Our study has some limitations, as the small number of patients studied and the dialysis elimination have been considered the only route of vancomycin elimination. We did not consider the role of renal and biliary elimination of vancomycin as possible confounders in the vancomycin plasma reduction. We also evaluated the pharmacokinetics of i.v. vancomycin in patients with AKI treated by HVPD (prescribed Kt/V of 0.5 per session). However, recent studies have presented similar outcomes of patients with AKI treated with lower PD doses.34, 35 Parapiboon et al.35 presented a study using PD to treat 80 critically ill patients with AKI. This was a randomized controlled trial comparing the 2 regimens recommended in the International Society for Peritoneal Dialysis guidelines, aimed at achieving target weekly Kt/V of 3.5 and 2.1, respectively.33 Patients were randomized 1:1 to receive 1.5 l of PD fluid using manual PD and a single-bag open system delivered either hourly (36 l/24 hours) or every 2 hours (18 l/24 hours) for the first 48 hours. Following this, they could perform exchanges less often, based on metabolic parameters and fluid balance. Seventy-five patients were included in the analysis. The achieved weekly Kt/V was 2.26 in the low-intensity group and 3.3 in the high-intensity group. There was no significant difference in metabolic control, although ultrafiltration was higher in the high-intensity group. The mortality was 72% in the high-intensity and 63% in the low-intensity groups (P = 0.18), suggesting no advantage to the higher-intensity treatment. Certainly, when lower PD doses are used, the clearance of vancomycicn and its pharmacokinetics can be different from our results.

Conclusion

HVPD removes considerable amounts of vancomycin in septic patients with AKI, and antibiotic underdosing is undesirable in these patients. Application of 18 mg/kg vancomycin each 48 to 72 hours in patients with AKI undergoing HVPD was required to maintain therapeutic concentrations. Daily vancomycin serum concentration monitoring is recommended to maintain therapeutic concentrations, and vancomycin pharmacokinetics in patients with AKI undergoing HVPD warrants further investigation.

Disclosure

All the authors declared no competing interests.

Acknowledgments

The authors thank all of the doctors and nurses of nephrology and intensive care units who contributed to this study. We also thank the participants of the study.
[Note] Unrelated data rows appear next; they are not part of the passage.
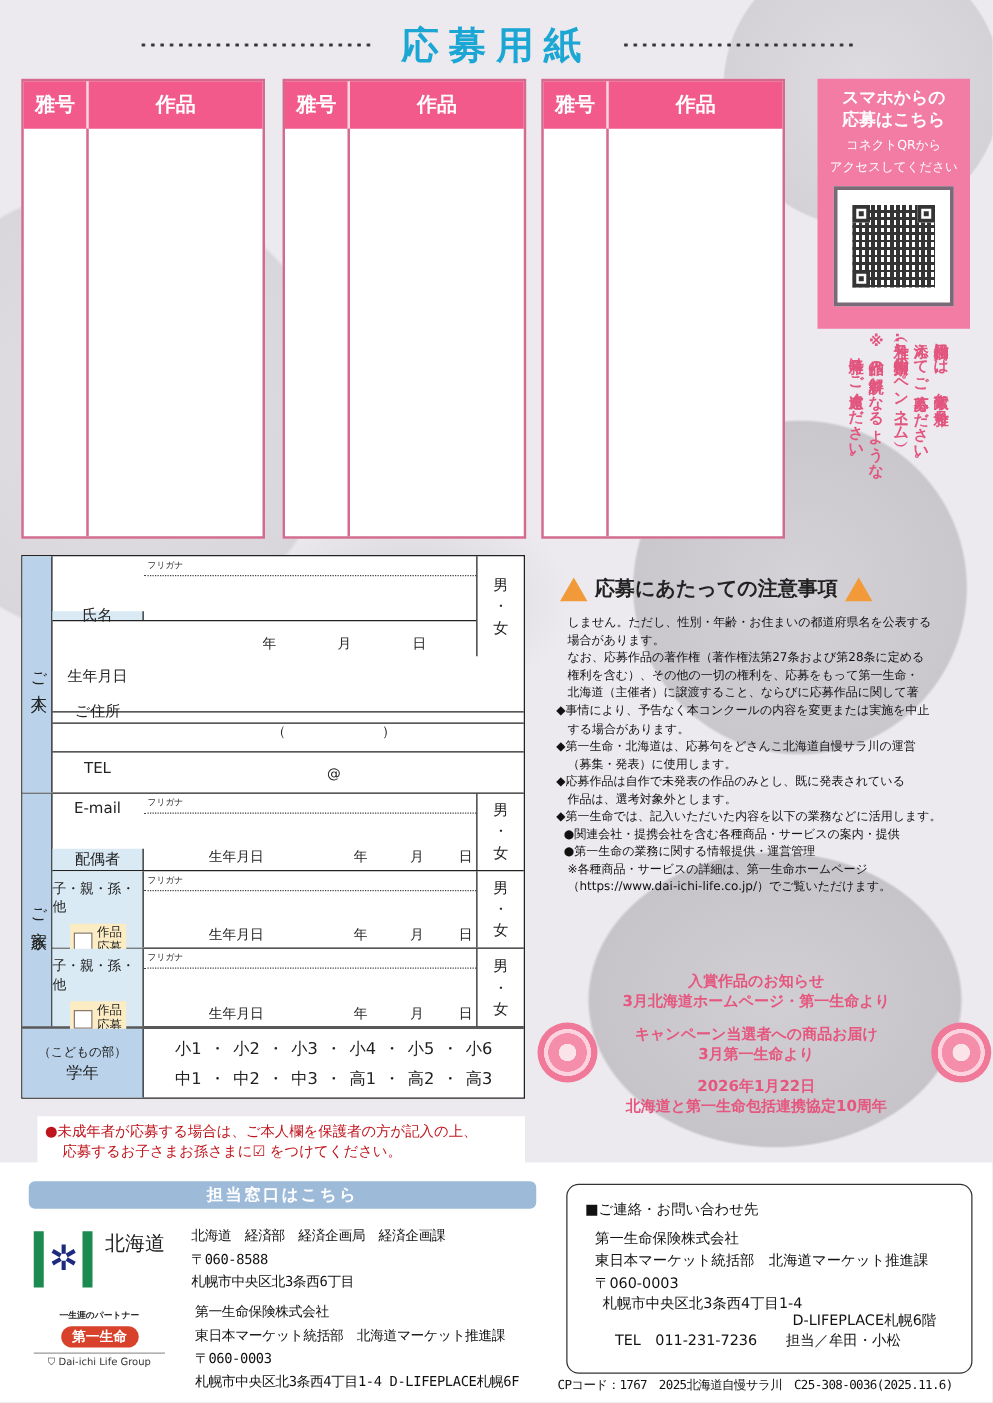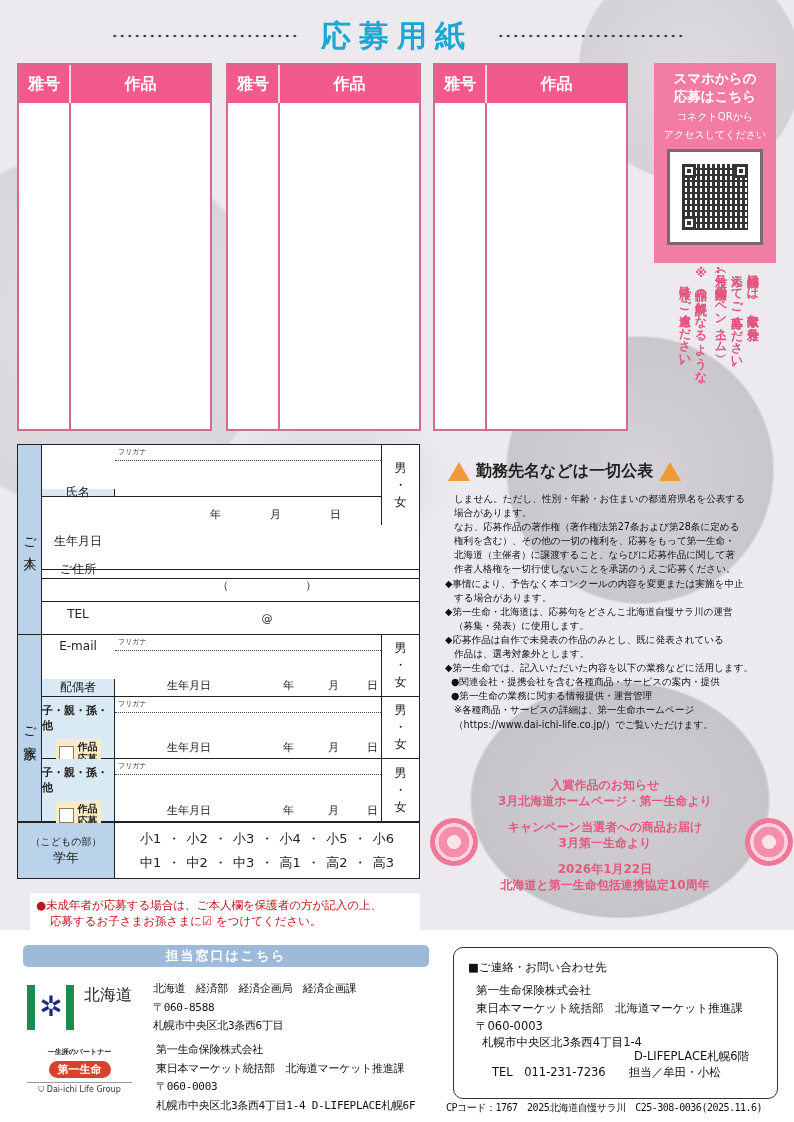--- a/index.html
+++ b/index.html
@@ -320,7 +320,7 @@
 
   <div class="notes-title">
     <div class="warn"></div>
-    <span>勤務先名などは一切公表</span>
+    <span>応募にあたっての注意事項</span>
     <div class="warn"></div>
   </div>
   <div class="notes">

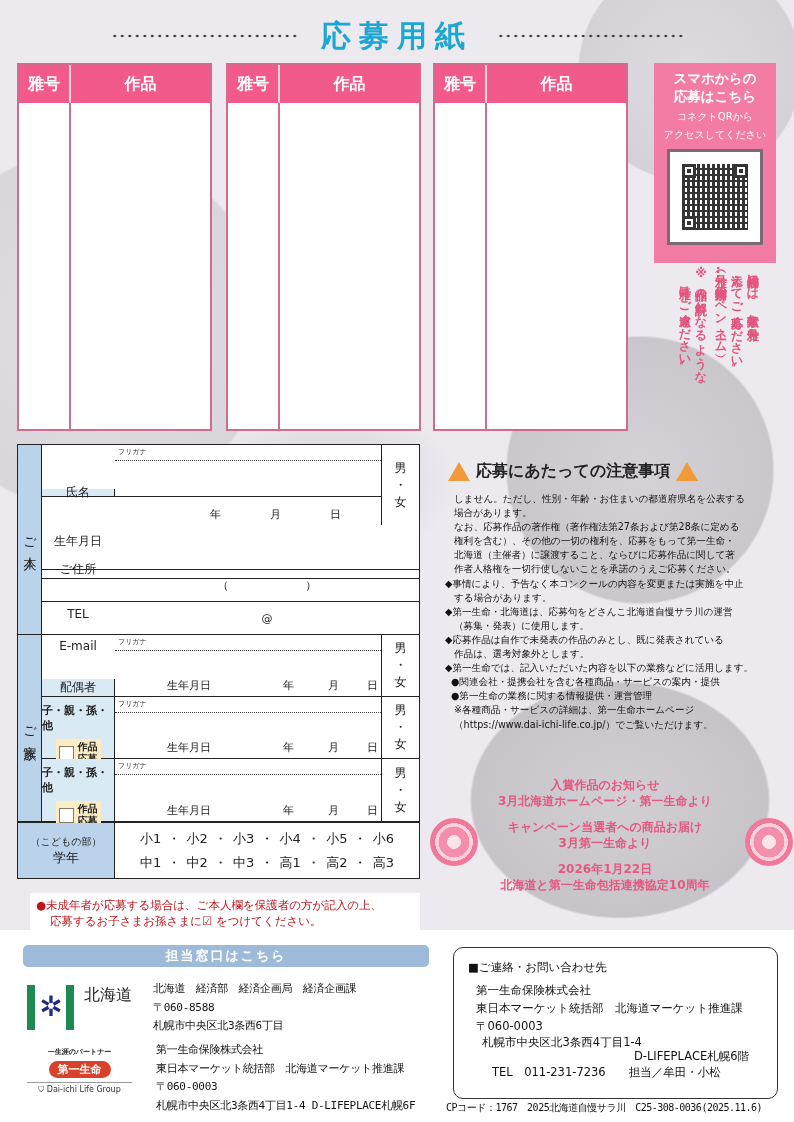--- a/index.html
+++ b/index.html
@@ -329,7 +329,6 @@
     <p class="ind">なお、応募作品の著作権（著作権法第27条および第28条に定める</p>
     <p class="ind">権利を含む）、その他の一切の権利を、応募をもって第一生命・</p>
     <p class="ind">北海道（主催者）に譲渡すること、ならびに応募作品に関して著</p>
-    <p class="ind">作者人格権を一切行使しないことを承諾のうえご応募ください。</p>
     <p>◆事情により、予告なく本コンクールの内容を変更または実施を中止</p>
     <p class="ind">する場合があります。</p>
     <p>◆第一生命・北海道は、応募句をどさんこ北海道自慢サラ川の運営</p>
All named authors meet the International Committee of Medical Journal Editors (ICMJE) criteria for authorship for this article, take responsibility for the integrity of the work as a whole, and have given their approval for this version to be published. All articles published in this journal must include this declaration within the acknowledgments. The ICMJE authorship criteria can be found at http://www.icmje.org/recommendations/browse/roles-and-responsibilities/defining-the-role-of-authors-and-contributors.html.

Acknowledgments

Funding

No funding or sponsorship was received for this study or publication of this article. The article processing charges were funded by the authors. All authors had full access to all of the data in this study and take complete esponsibility for the integrity of the data and accuracy of the data analysis.
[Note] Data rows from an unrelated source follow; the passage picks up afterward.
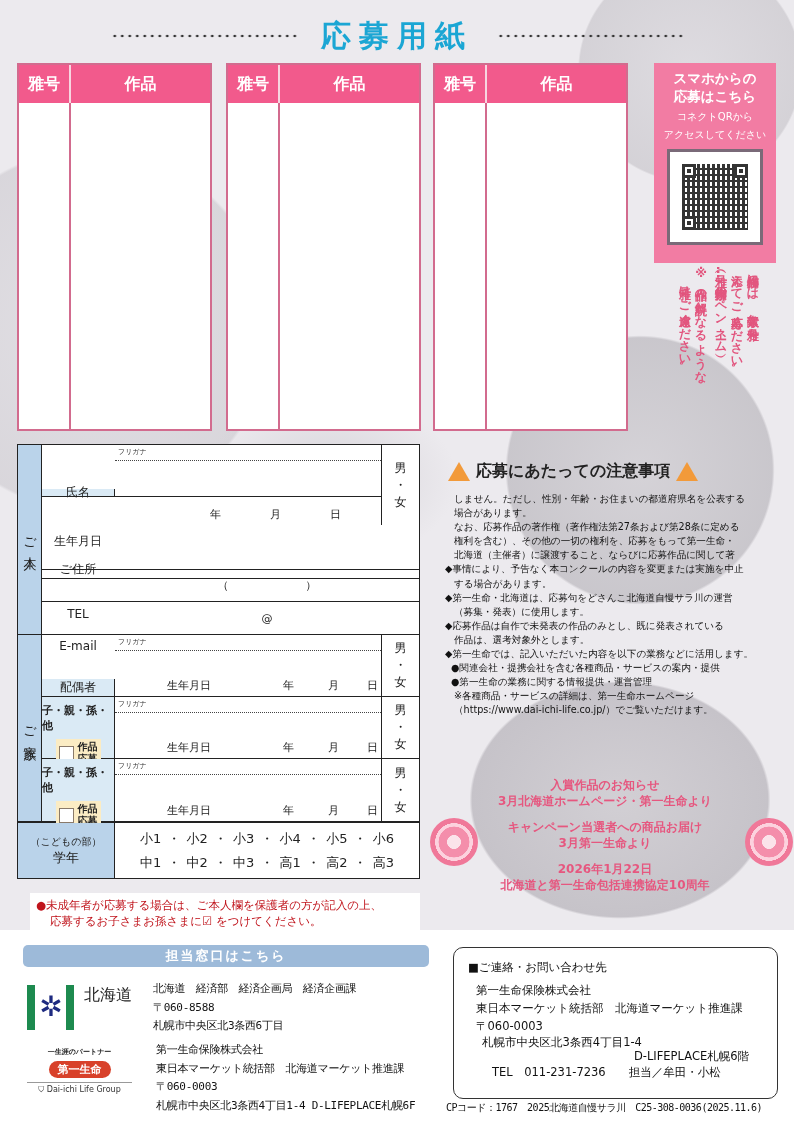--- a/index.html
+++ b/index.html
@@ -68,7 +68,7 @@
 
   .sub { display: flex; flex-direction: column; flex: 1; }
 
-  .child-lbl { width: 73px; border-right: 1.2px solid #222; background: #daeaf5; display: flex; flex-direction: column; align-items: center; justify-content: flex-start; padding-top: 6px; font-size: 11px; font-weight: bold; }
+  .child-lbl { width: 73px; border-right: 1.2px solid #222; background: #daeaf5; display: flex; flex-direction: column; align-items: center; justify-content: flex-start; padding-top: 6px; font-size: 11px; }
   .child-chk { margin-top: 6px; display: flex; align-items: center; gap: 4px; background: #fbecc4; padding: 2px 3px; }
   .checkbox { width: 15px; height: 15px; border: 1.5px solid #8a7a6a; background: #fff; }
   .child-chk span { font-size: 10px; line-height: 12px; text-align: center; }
Compliance With Ethics Guidelines

All procedures performed in studies involving human participants were in accordance with the ethical standards of the institutional and/or national research committee and with the 1964 Helsinki declaration and its later amendments or comparable ethical standards. This study was approved by the ethics committee of Brazil Plataform, under number: 17086413.3.0000.5411. Informed consent was obtained from all individual participants included in the study.